Şehinşahnâme II ve Surnâme-i Humayun’da bulunan sahnelerde esnaf geçit alaylarının hareket yönü Arap yazısındaki gibi sağdan dola doğrudur. Çift sayfa olarak yapılan minyatürlerde kompozisyonun üst yarısını her iki sayfa boyunca düğünün mekânı olan İbrahim Paşa sarayı kaplar. Sahnelerde daima sol sayfada bulunan sultan sarayın şahnişinden meydandaki (Hipodrom-At Meydanı) gösterileri izler. Sağ sayfada ise daima gösterileri izlemeye gelen yabancı devlet temsilcileri ve davetlilerin kendilerine ayrılan üç bölmeli locaları yer alır. Sahnenin alt yarısı eğlencelerin yapıldığı gösteri alanına ayrılmıştır. Bu sahne dekoru bütün düğün boyunca devam eder.

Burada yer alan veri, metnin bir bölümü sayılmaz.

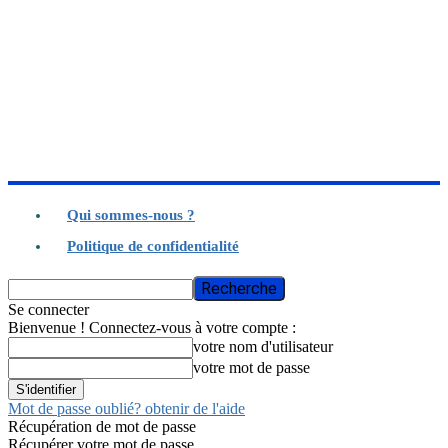
Qui sommes-nous ?
Politique de confidentialité
Se connecter
Bienvenue ! Connectez-vous à votre compte :
votre nom d'utilisateur
votre mot de passe
Mot de passe oublié? obtenir de l'aide
Récupération de mot de passe
Récupérer votre mot de passe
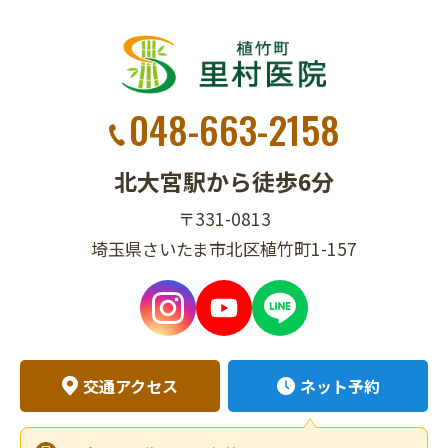
048-663-2158
北大宮駅から徒歩6分
〒331-0813
埼玉県さいたま市北区植竹町1-157
交通アクセス
ネット予約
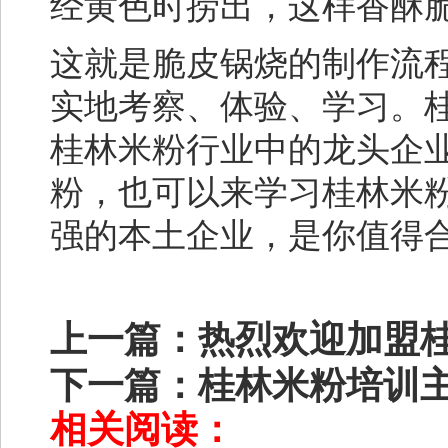
经黄色时捞出，这样香酥
这就是脆皮锅烧的制作流
实地考察、体验、学习。
桂林米粉行业中的龙头企
粉，也可以来学习桂林米
强的本土企业，是你值得
上一篇：
热烈欢迎加盟
下一篇：
桂林米粉培训
相关阅读：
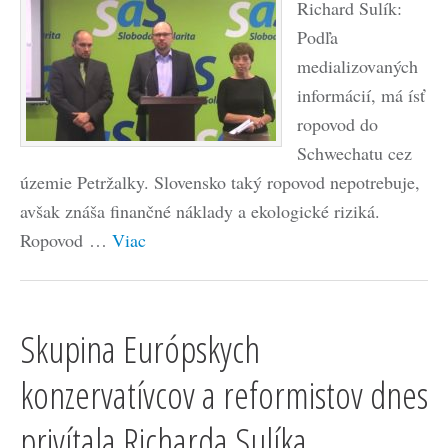
Richard Sulík:
Podľa
medializovaných
informácií, má ísť
ropovod do
Schwechatu cez
územie Petržalky. Slovensko taký ropovod nepotrebuje,
avšak znáša finančné náklady a ekologické riziká.
Ropovod …
Viac
Skupina Európskych
konzervatívcov a reformistov dnes
privítala Richarda Sulíka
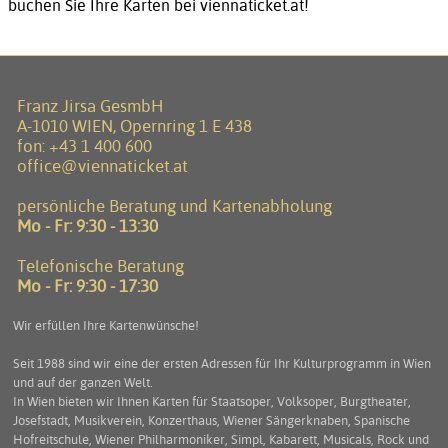
buchen Sie Ihre Karten bei viennaticket.at!
Franz Jirsa GesmbH
A-1010 WIEN, Opernring 1 E 438
fon:
+43 1 400 600
office@viennaticket.at
persönliche Beratung und Kartenabholung
Mo - Fr: 9:30 - 13:30
Telefonische Beratung
Mo - Fr: 9:30 - 17:30
Wir erfüllen Ihre Kartenwünsche!
Seit 1988 sind wir eine der ersten Adressen für Ihr Kulturprogramm in Wien
und auf der ganzen Welt.
In Wien bieten wir Ihnen Karten für Staatsoper, Volksoper, Burgtheater,
Josefstadt, Musikverein, Konzerthaus, Wiener Sängerknaben, Spanische
Hofreitschule, Wiener Philharmoniker, Simpl, Kabarett, Musicals, Rock und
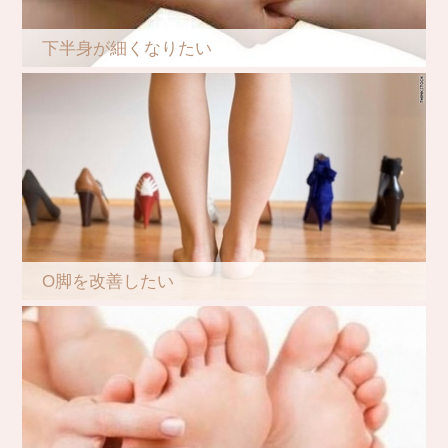
下半身が細くなりたい
O脚を改善したい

1720 şenliklerinin yansıtıldığı Surname-i Vehbi I’de (TSMK., A. 3593) görülen esnaf alayları değişik kompozisyon düzenlemesi ile dikkati çeker. Hareket bu sahnelerin özünü oluşturur. Figürler sahnenin sol üst köşesinden başlayarak sağa doğru sürekli ilerler. Bu soldan sağa doğru gelişen hareket sahne ortasında bir iki defa döner.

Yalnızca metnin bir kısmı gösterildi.